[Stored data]
=== Begin Enclosure ===
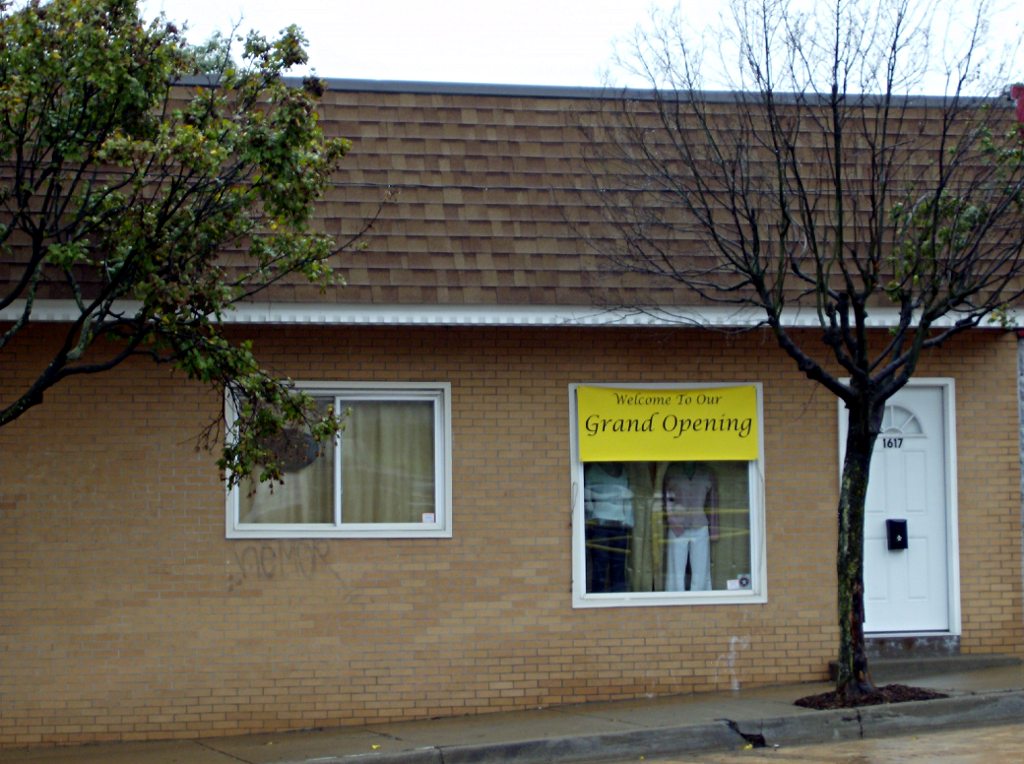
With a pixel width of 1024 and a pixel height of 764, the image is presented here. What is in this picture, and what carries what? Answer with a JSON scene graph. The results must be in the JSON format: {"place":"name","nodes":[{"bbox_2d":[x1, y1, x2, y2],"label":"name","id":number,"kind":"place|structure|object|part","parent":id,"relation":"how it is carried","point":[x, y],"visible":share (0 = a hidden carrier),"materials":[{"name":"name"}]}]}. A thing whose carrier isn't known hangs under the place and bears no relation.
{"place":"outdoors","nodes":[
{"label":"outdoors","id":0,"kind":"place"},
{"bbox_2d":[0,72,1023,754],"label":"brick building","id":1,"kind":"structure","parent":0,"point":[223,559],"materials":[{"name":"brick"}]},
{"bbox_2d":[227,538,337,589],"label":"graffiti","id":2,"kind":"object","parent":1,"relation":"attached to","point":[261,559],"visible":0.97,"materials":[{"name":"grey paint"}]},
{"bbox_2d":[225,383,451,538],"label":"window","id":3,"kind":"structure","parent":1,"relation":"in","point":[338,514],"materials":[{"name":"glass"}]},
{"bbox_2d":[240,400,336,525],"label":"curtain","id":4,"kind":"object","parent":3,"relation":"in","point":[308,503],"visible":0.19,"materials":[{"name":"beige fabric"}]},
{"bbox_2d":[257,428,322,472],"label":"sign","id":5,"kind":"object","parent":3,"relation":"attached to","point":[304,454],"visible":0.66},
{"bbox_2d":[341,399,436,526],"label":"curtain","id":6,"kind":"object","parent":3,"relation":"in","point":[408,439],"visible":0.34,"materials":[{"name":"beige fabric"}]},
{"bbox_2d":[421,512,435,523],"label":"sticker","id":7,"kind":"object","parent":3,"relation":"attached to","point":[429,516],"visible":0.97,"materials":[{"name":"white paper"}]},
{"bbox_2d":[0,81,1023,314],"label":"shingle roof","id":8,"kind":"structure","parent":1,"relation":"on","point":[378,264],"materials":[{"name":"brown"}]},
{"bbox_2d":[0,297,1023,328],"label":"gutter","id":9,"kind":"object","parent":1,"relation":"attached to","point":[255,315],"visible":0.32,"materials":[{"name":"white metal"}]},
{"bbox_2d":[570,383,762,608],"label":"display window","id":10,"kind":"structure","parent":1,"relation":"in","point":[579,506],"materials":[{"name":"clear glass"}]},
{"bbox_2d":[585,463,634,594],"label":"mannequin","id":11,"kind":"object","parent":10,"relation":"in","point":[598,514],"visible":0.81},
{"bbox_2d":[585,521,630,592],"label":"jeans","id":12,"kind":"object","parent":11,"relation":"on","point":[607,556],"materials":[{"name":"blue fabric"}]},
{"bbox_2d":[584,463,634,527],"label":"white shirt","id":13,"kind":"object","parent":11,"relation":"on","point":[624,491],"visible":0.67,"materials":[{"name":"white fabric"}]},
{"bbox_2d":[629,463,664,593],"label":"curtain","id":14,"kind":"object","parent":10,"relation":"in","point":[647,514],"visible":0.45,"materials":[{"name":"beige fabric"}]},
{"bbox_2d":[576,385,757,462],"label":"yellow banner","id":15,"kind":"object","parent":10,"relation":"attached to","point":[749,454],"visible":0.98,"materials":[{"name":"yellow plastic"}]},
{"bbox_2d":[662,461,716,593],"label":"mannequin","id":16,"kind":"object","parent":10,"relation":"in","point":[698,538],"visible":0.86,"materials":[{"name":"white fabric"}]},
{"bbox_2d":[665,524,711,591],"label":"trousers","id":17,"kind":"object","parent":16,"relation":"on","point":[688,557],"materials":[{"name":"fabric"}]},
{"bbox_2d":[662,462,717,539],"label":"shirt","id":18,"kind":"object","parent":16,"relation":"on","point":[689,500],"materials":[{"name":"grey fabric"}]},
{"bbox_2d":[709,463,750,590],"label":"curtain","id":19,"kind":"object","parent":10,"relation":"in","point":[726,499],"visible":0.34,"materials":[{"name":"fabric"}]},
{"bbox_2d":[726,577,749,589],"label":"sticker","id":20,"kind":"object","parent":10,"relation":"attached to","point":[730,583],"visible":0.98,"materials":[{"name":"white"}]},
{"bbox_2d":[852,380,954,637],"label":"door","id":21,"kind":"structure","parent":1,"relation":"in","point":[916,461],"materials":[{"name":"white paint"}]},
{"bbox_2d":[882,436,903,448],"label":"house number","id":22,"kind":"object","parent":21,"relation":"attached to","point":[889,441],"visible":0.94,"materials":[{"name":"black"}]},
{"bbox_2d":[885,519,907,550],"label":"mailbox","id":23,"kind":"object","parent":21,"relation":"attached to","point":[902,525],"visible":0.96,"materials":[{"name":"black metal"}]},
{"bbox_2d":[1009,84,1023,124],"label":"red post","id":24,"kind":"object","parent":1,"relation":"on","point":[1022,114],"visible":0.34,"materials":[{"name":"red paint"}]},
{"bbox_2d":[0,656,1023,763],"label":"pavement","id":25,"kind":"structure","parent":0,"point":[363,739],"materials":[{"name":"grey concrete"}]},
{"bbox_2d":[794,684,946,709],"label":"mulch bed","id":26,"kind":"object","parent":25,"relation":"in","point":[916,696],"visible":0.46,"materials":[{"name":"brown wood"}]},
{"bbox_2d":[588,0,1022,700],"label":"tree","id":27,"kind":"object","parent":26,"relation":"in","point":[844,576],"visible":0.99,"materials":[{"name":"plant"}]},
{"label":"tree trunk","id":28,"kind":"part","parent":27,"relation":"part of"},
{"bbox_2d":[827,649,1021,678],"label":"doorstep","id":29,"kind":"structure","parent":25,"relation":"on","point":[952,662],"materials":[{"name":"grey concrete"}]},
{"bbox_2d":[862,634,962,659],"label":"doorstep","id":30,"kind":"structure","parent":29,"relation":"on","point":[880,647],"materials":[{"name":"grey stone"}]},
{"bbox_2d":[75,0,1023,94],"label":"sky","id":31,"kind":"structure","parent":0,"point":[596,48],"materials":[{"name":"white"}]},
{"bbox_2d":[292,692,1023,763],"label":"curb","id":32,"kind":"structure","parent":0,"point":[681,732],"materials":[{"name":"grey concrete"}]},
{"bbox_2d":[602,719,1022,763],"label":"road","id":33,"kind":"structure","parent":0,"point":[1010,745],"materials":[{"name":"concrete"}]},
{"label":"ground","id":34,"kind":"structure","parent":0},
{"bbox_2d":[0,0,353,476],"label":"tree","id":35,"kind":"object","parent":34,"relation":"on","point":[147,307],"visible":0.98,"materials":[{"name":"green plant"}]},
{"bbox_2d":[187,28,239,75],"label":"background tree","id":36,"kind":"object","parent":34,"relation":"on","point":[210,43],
=== End Enclosure ===
WORK TASK: A faithful copy of the data above is wanted, with every image left out.

WRITTEN SOLUTION:
With a pixel width of 1024 and a pixel height of 764, the image is presented here. What is in this picture, and what carries what? Answer with a JSON scene graph. The results must be in the JSON format: {"place":"name","nodes":[{"bbox_2d":[x1, y1, x2, y2],"label":"name","id":number,"kind":"place|structure|object|part","parent":id,"relation":"how it is carried","point":[x, y],"visible":share (0 = a hidden carrier),"materials":[{"name":"name"}]}]}. A thing whose carrier isn't known hangs under the place and bears no relation.
{"place":"outdoors","nodes":[
{"label":"outdoors","id":0,"kind":"place"},
{"bbox_2d":[0,72,1023,754],"label":"brick building","id":1,"kind":"structure","parent":0,"point":[223,559],"materials":[{"name":"brick"}]},
{"bbox_2d":[227,538,337,589],"label":"graffiti","id":2,"kind":"object","parent":1,"relation":"attached to","point":[261,559],"visible":0.97,"materials":[{"name":"grey paint"}]},
{"bbox_2d":[225,383,451,538],"label":"window","id":3,"kind":"structure","parent":1,"relation":"in","point":[338,514],"materials":[{"name":"glass"}]},
{"bbox_2d":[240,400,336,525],"label":"curtain","id":4,"kind":"object","parent":3,"relation":"in","point":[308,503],"visible":0.19,"materials":[{"name":"beige fabric"}]},
{"bbox_2d":[257,428,322,472],"label":"sign","id":5,"kind":"object","parent":3,"relation":"attached to","point":[304,454],"visible":0.66},
{"bbox_2d":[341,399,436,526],"label":"curtain","id":6,"kind":"object","parent":3,"relation":"in","point":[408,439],"visible":0.34,"materials":[{"name":"beige fabric"}]},
{"bbox_2d":[421,512,435,523],"label":"sticker","id":7,"kind":"object","parent":3,"relation":"attached to","point":[429,516],"visible":0.97,"materials":[{"name":"white paper"}]},
{"bbox_2d":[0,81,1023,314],"label":"shingle roof","id":8,"kind":"structure","parent":1,"relation":"on","point":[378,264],"materials":[{"name":"brown"}]},
{"bbox_2d":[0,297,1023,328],"label":"gutter","id":9,"kind":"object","parent":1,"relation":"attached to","point":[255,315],"visible":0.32,"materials":[{"name":"white metal"}]},
{"bbox_2d":[570,383,762,608],"label":"display window","id":10,"kind":"structure","parent":1,"relation":"in","point":[579,506],"materials":[{"name":"clear glass"}]},
{"bbox_2d":[585,463,634,594],"label":"mannequin","id":11,"kind":"object","parent":10,"relation":"in","point":[598,514],"visible":0.81},
{"bbox_2d":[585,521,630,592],"label":"jeans","id":12,"kind":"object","parent":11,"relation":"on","point":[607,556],"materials":[{"name":"blue fabric"}]},
{"bbox_2d":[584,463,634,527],"label":"white shirt","id":13,"kind":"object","parent":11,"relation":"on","point":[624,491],"visible":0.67,"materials":[{"name":"white fabric"}]},
{"bbox_2d":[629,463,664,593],"label":"curtain","id":14,"kind":"object","parent":10,"relation":"in","point":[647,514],"visible":0.45,"materials":[{"name":"beige fabric"}]},
{"bbox_2d":[576,385,757,462],"label":"yellow banner","id":15,"kind":"object","parent":10,"relation":"attached to","point":[749,454],"visible":0.98,"materials":[{"name":"yellow plastic"}]},
{"bbox_2d":[662,461,716,593],"label":"mannequin","id":16,"kind":"object","parent":10,"relation":"in","point":[698,538],"visible":0.86,"materials":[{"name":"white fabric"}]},
{"bbox_2d":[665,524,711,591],"label":"trousers","id":17,"kind":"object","parent":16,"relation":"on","point":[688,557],"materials":[{"name":"fabric"}]},
{"bbox_2d":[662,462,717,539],"label":"shirt","id":18,"kind":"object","parent":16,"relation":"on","point":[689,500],"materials":[{"name":"grey fabric"}]},
{"bbox_2d":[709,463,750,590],"label":"curtain","id":19,"kind":"object","parent":10,"relation":"in","point":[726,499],"visible":0.34,"materials":[{"name":"fabric"}]},
{"bbox_2d":[726,577,749,589],"label":"sticker","id":20,"kind":"object","parent":10,"relation":"attached to","point":[730,583],"visible":0.98,"materials":[{"name":"white"}]},
{"bbox_2d":[852,380,954,637],"label":"door","id":21,"kind":"structure","parent":1,"relation":"in","point":[916,461],"materials":[{"name":"white paint"}]},
{"bbox_2d":[882,436,903,448],"label":"house number","id":22,"kind":"object","parent":21,"relation":"attached to","point":[889,441],"visible":0.94,"materials":[{"name":"black"}]},
{"bbox_2d":[885,519,907,550],"label":"mailbox","id":23,"kind":"object","parent":21,"relation":"attached to","point":[902,525],"visible":0.96,"materials":[{"name":"black metal"}]},
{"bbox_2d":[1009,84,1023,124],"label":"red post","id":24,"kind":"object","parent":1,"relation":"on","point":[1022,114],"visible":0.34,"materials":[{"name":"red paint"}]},
{"bbox_2d":[0,656,1023,763],"label":"pavement","id":25,"kind":"structure","parent":0,"point":[363,739],"materials":[{"name":"grey concrete"}]},
{"bbox_2d":[794,684,946,709],"label":"mulch bed","id":26,"kind":"object","parent":25,"relation":"in","point":[916,696],"visible":0.46,"materials":[{"name":"brown wood"}]},
{"bbox_2d":[588,0,1022,700],"label":"tree","id":27,"kind":"object","parent":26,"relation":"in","point":[844,576],"visible":0.99,"materials":[{"name":"plant"}]},
{"label":"tree trunk","id":28,"kind":"part","parent":27,"relation":"part of"},
{"bbox_2d":[827,649,1021,678],"label":"doorstep","id":29,"kind":"structure","parent":25,"relation":"on","point":[952,662],"materials":[{"name":"grey concrete"}]},
{"bbox_2d":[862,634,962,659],"label":"doorstep","id":30,"kind":"structure","parent":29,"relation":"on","point":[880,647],"materials":[{"name":"grey stone"}]},
{"bbox_2d":[75,0,1023,94],"label":"sky","id":31,"kind":"structure","parent":0,"point":[596,48],"materials":[{"name":"white"}]},
{"bbox_2d":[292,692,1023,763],"label":"curb","id":32,"kind":"structure","parent":0,"point":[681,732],"materials":[{"name":"grey concrete"}]},
{"bbox_2d":[602,719,1022,763],"label":"road","id":33,"kind":"structure","parent":0,"point":[1010,745],"materials":[{"name":"concrete"}]},
{"label":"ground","id":34,"kind":"structure","parent":0},
{"bbox_2d":[0,0,353,476],"label":"tree","id":35,"kind":"object","parent":34,"relation":"on","point":[147,307],"visible":0.98,"materials":[{"name":"green plant"}]},
{"bbox_2d":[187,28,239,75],"label":"background tree","id":36,"kind":"object","parent":34,"relation":"on","point":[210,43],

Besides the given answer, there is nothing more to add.